A whitepaper from Google, Sitemaps: Above and Beyond the Crawl of Duty (pdf), examines the effectiveness of XML sitemaps, which Google announced as an experiment called Google Sitemaps in 2005. The experiment seems to have been a success.
XML sitemaps are a way for web site owners to help the search engine index pages on their web sites, through the use of an xml Sitemap. Yahoo and Microsoft joined Google in adding support for XML sitemaps not long after, and a set of pages explaining the sitemaps protocol was launched.
The paper tells us that approximately 35 million websites publish XML sitemaps, as of October 2008, providing data for several billion URLs. While XML sitemaps have been adopted by a large number of sites, we haven’t had much information from any of the search engines on how helpful those sitemaps have been, how they might be used together with web crawling programs, and if they make a difference in how many pages get indexed, and how quickly.
The paper answers some of those questions, with a look at how Google uses XML sitemaps in discovering new pages, and new content on already indexed pages, as well as a case study on three different web sites – Amazon, CNN, and Pubmed.

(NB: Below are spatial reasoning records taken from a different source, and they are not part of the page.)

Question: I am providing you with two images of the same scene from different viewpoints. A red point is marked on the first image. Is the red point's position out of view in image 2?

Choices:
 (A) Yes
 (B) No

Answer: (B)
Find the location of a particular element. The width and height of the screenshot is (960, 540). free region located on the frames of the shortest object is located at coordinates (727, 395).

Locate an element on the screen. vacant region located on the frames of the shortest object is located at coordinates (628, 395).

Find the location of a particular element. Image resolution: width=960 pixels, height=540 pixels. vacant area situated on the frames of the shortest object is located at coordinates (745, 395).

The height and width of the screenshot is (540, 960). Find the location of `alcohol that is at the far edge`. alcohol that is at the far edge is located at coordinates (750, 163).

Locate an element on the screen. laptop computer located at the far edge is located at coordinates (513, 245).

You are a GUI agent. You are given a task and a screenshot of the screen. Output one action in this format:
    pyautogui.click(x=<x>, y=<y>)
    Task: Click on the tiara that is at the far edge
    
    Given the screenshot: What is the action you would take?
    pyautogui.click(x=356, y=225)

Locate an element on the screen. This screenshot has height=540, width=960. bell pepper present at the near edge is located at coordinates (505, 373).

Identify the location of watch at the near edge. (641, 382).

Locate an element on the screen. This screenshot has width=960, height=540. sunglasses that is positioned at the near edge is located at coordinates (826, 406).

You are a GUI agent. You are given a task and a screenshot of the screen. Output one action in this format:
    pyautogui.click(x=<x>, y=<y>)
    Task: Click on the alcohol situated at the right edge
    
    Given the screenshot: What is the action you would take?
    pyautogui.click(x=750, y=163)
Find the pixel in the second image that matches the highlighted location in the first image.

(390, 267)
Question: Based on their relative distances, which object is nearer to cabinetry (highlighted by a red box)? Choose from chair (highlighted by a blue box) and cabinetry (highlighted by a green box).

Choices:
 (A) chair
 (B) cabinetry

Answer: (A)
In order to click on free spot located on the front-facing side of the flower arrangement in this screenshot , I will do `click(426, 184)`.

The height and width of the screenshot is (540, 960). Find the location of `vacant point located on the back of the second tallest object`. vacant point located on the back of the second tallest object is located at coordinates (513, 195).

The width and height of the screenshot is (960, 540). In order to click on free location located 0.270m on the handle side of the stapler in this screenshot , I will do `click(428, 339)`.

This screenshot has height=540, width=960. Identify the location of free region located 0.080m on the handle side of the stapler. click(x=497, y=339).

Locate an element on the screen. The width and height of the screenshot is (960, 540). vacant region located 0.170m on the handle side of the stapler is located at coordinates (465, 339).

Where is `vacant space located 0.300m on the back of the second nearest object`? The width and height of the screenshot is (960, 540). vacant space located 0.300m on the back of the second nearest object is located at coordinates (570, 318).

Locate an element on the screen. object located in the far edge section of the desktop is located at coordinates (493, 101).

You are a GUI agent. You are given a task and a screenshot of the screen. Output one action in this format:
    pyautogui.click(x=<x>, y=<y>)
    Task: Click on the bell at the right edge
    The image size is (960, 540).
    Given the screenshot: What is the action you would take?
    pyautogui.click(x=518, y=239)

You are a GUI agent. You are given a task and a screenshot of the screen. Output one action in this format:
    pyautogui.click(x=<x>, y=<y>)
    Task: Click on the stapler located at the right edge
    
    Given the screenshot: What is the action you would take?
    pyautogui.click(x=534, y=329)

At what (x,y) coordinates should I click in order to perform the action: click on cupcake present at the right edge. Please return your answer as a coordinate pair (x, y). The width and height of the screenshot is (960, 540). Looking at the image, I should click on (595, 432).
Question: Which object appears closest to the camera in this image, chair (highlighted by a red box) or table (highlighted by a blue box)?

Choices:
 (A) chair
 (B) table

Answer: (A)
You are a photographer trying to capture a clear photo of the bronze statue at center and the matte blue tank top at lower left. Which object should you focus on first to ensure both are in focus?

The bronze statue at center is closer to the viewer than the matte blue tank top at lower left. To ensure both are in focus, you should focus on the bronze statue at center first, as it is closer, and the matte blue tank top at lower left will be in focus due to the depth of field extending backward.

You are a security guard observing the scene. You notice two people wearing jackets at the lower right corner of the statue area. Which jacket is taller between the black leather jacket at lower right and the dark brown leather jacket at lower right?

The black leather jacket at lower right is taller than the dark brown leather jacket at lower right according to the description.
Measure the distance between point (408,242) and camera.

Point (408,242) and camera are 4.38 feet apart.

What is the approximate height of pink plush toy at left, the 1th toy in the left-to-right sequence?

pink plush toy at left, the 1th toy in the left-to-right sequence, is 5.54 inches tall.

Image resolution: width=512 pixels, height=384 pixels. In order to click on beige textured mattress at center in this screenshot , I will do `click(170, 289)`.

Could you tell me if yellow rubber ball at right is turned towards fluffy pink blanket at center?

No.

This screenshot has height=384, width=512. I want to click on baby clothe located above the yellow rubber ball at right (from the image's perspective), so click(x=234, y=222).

Amazon’s approach to XML sitemaps revolves around the very large number of URLs listed – 20 Million, as well as the addition of new products on a regular basis. They also take effort to indicate the canonical, or best URL versions, of product pages in their XML sitemap.
CNN’s approach to XML sitemaps focuses upon helping a search engine find the addition of many new URLs daily, and also addressing canonical issues with their pages.
Pubmed has a huge archive of URLs listed in their XML sitemaps, with very little change to most of them over time, and a change rate of URLs listed as monthly.
One part of the study was limited to 500 million URLs which were found in XML sitemaps, and it focused upon deciding whether or not the use of XML sitemaps provided the inclusion of higher quality pages than the use of crawling programs alone, without considering the sitemap information.
Another aspect of the study looked at 5 billion URLs that were seen by both XML sitemaps and by the discovery of pages through web crawling programs, to determine things such as which approach showed the freshest versions of those pages. It appears that the sitemap approach found new content quicker:
Next, we study which of the two crawl systems, Sitemaps and Discovery, sees URLs first. We conduct this test over a dataset consisting of over five billion URLs that were seen by both systems. According to the most recent statistics at the time of the writing, 78% of these URLs were seen by Sitemaps first, compared to 22% that were seen through Discovery first.
The last section of the paper discusses how information from XML sitemaps might be used by a search engine to help decide which pages of a site to crawl first.
If you’re using XML sitemaps on your website, you might find the case study section interesting, and it’s descriptions of how Amazon, CNN, and Pubmed organize and use those sitemaps.
If you’re not using XML sitemaps on your web site, you may want to read through this paper, and consider adding them.